┌────────

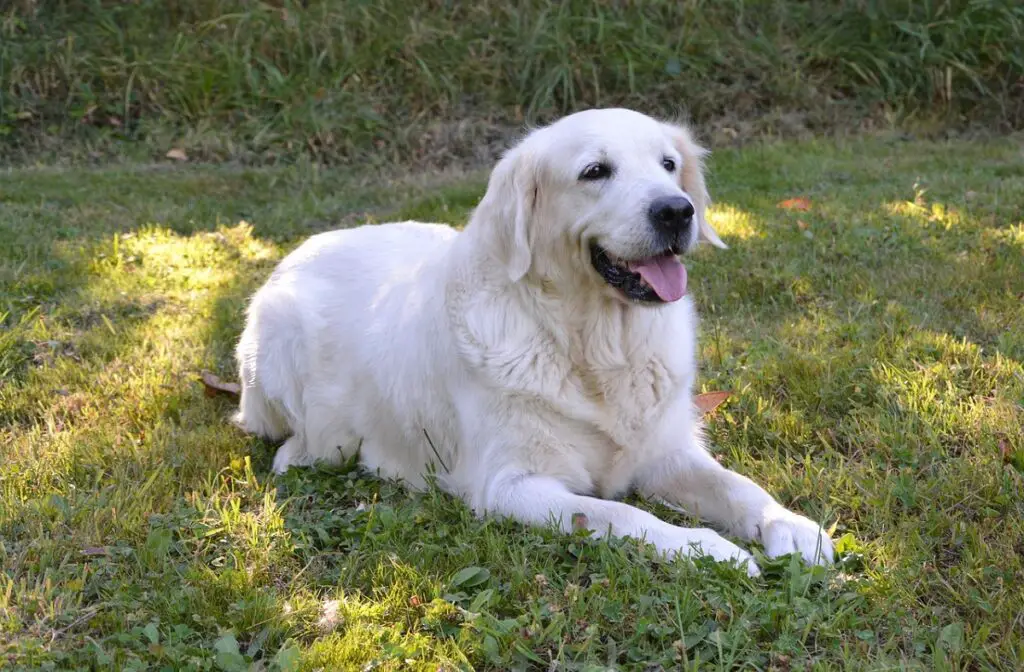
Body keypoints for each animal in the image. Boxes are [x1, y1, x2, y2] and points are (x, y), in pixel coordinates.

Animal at [235, 107, 835, 573]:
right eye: (595, 171)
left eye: (668, 165)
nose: (676, 210)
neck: (594, 343)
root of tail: (297, 249)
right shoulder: (512, 484)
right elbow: (620, 513)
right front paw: (708, 549)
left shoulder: (664, 451)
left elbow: (737, 485)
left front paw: (792, 525)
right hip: (284, 353)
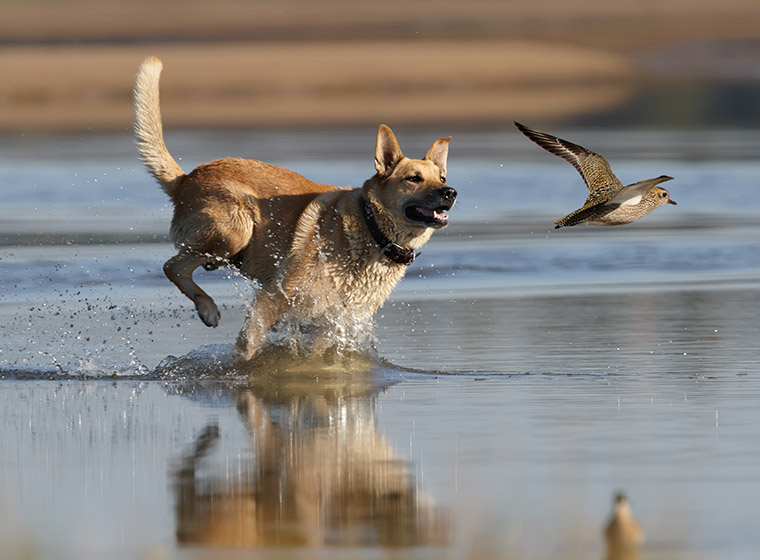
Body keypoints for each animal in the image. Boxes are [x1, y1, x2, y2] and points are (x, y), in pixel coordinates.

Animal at [132, 58, 458, 364]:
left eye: (442, 178)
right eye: (413, 178)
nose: (451, 193)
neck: (372, 230)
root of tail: (186, 178)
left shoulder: (332, 322)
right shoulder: (275, 297)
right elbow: (247, 347)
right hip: (236, 230)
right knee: (172, 266)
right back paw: (207, 307)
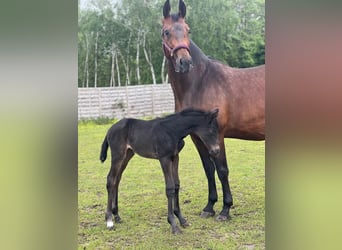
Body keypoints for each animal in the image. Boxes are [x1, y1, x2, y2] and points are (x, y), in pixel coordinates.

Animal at [162, 0, 266, 223]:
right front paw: (209, 207)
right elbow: (209, 170)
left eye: (188, 30)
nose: (185, 62)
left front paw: (225, 210)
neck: (200, 83)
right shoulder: (196, 136)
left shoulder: (217, 134)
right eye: (166, 31)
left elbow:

└────────

→ **How to complete this task**: Leave out the pictures, then give all the records again exactly.

→ **Task output**:
Body keypoints for each animal in the image. Boxes are [x1, y1, x2, y2] and points are (x, y), in pixel coordinates.

Animal at [235, 107, 835, 573]:
right eye: (595, 171)
left eye: (668, 165)
nose: (676, 210)
neck: (594, 343)
root of tail: (297, 249)
right shoulder: (512, 484)
right elbow: (620, 513)
right front paw: (708, 549)
left shoulder: (664, 451)
left elbow: (737, 485)
left front paw: (792, 525)
right hip: (284, 353)
Body keypoints for each animal in the image. Boxes are [x1, y1, x2, y2] and points are (x, y), in pixel coordinates.

Animal at [132, 58, 458, 364]:
left eye: (442, 178)
right eye: (413, 178)
nose: (451, 193)
neck: (372, 230)
root of tail: (186, 178)
left shoulder: (332, 322)
right shoulder: (275, 297)
right elbow: (247, 347)
right hip: (236, 230)
right knee: (172, 266)
right back paw: (207, 307)
Body keypoints for each animal in the image. Boxes are [x1, y1, x2, y2] and points are (x, y), in pixel coordinates.

Animal at [162, 0, 266, 223]:
right front paw: (209, 207)
right elbow: (209, 170)
left eye: (188, 30)
nose: (185, 62)
left front paw: (225, 210)
neck: (200, 83)
right shoulder: (196, 136)
left shoulder: (217, 134)
right eye: (166, 31)
left elbow:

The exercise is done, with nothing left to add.